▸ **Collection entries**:
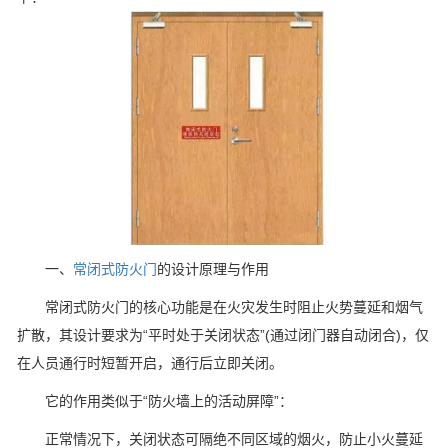
一、
常闭式防火门
的设计原理与作用
常闭式防火门的核心功能是在火灾发生时阻止火势蔓延和烟气
扩散，其设计要求为“平时处于关闭状态”(通过闭门器自动闭合)，仅
在人员通行时短暂开启，通行后立即关闭。
它的作用类似于“防火墙上的活动屏障”：
正常情况下，关闭状态可隔绝不同区域的烟火，防止小火蔓延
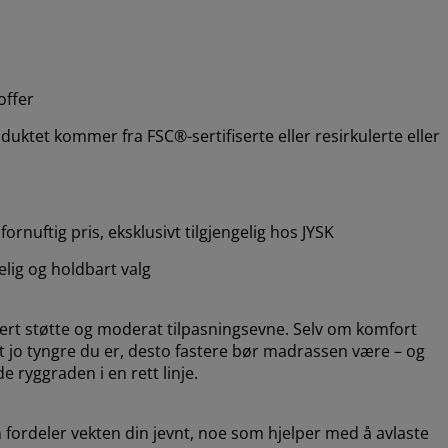
offer
uktet kommer fra FSC®-sertifiserte eller resirkulerte eller
ornuftig pris, eksklusivt tilgjengelig hos JYSK
telig og holdbart valg
sert støtte og moderat tilpasningsevne. Selv om komfort
 at jo tyngre du er, desto fastere bør madrassen være – og
 ryggraden i en rett linje.
ordeler vekten din jevnt, noe som hjelper med å avlaste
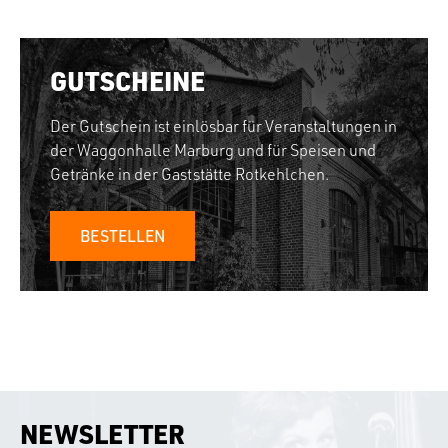
GUTSCHEINE
Der Gutschein ist einlösbar für Veranstaltungen in
der Waggonhalle Marburg und für Speisen und
Getränke in der Gaststätte Rotkehlchen.
BESTELLEN
NEWSLETTER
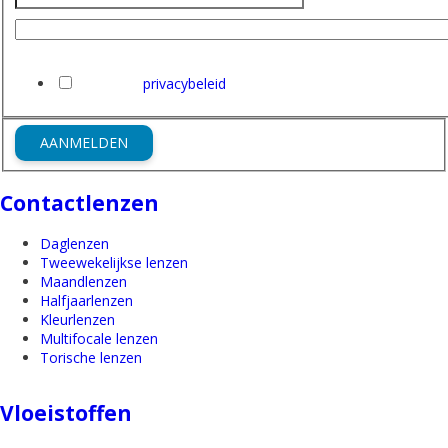
E-mailadres
Ik heb het
privacybeleid
van Friederichs gelezen en ga hi
AANMELDEN
Contactlenzen
Daglenzen
Tweewekelijkse lenzen
Maandlenzen
Halfjaarlenzen
Kleurlenzen
Multifocale lenzen
Torische lenzen
Vloeistoffen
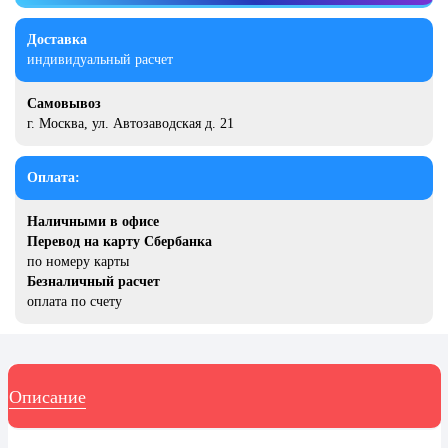
20 декабря, День работника органов
безопасности
Доставка
индивидуальный расчет
Новогоднее оформление
Рождество Христово
Самовывоз
г. Москва, ул. Автозаводская д. 21
19 января, Крещение Господне
22 января, День дедушки
Оплата:
25 января, Татьянин день
Наличными в офисе
14 февраля, День Святого
Перевод на карту Сбербанка
Валентина
по номеру карты
Безналичный расчет
15 февраля, День памяти о
россиянах...
оплата по счету
Масленица
23 февраля, День защитника
Отечества
Описание
1 марта, День Бабушек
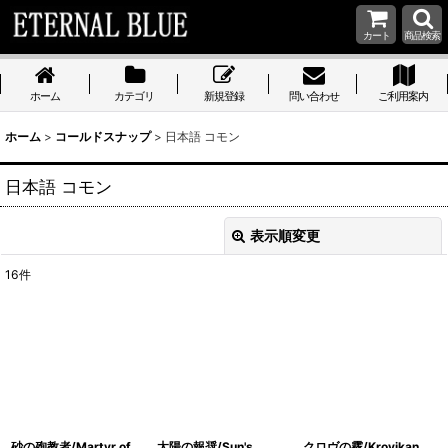
カート
商品検索
ホーム
カテゴリ
新規登録
問い合わせ
ご利用案内
ホーム
>
コールドスナップ
>
日本語 コモン
日本語 コモン
表示順変更
閉じる
16
件
表示数
:
在庫あり
並び順
:
絞り込む
砂の殉教者/Martyr of
太陽の報奨/Sun's
クロヴの霧/Krovikan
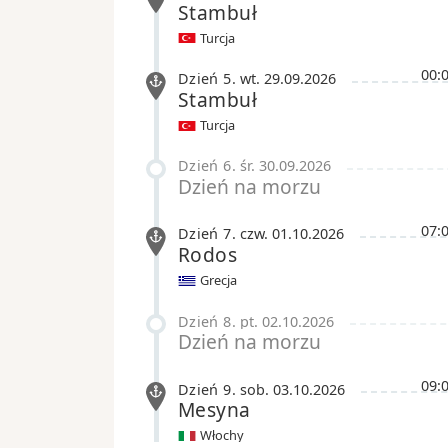
Stambuł
Turcja
00:
Dzień 5
.
wt.
29.09.2026
Stambuł
Turcja
Dzień 6
.
śr.
30.09.2026
Dzień na morzu
07:
Dzień 7
.
czw.
01.10.2026
Rodos
Grecja
Dzień 8
.
pt.
02.10.2026
Dzień na morzu
09:
Dzień 9
.
sob.
03.10.2026
Mesyna
Włochy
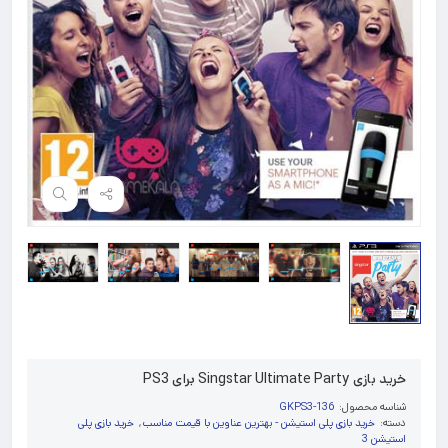
خرید بازی Singstar Ultimate Party برای PS3
شناسه محصول:
GKPS3-136
دسته:
خرید بازی پلی استیشن - بهترین عناوین با قیمت مناسب
,
خرید بازی پلی
استیشن 3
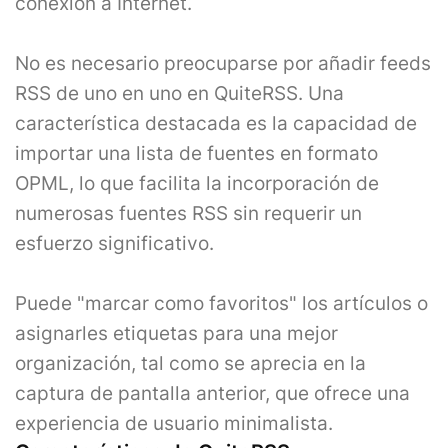
conexión a Internet.
No es necesario preocuparse por añadir feeds
RSS de uno en uno en QuiteRSS. Una
característica destacada es la capacidad de
importar una lista de fuentes en formato
OPML, lo que facilita la incorporación de
numerosas fuentes RSS sin requerir un
esfuerzo significativo.
Puede "marcar como favoritos" los artículos o
asignarles etiquetas para una mejor
organización, tal como se aprecia en la
captura de pantalla anterior, que ofrece una
experiencia de usuario minimalista.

▸ **Your instructions**:
The lines that contain the word "استیشن" are wanted; copy each of them from the records.

▸ **Your response**:
خرید بازی پلی استیشن - بهترین عناوین با قیمت مناسب
استیشن 3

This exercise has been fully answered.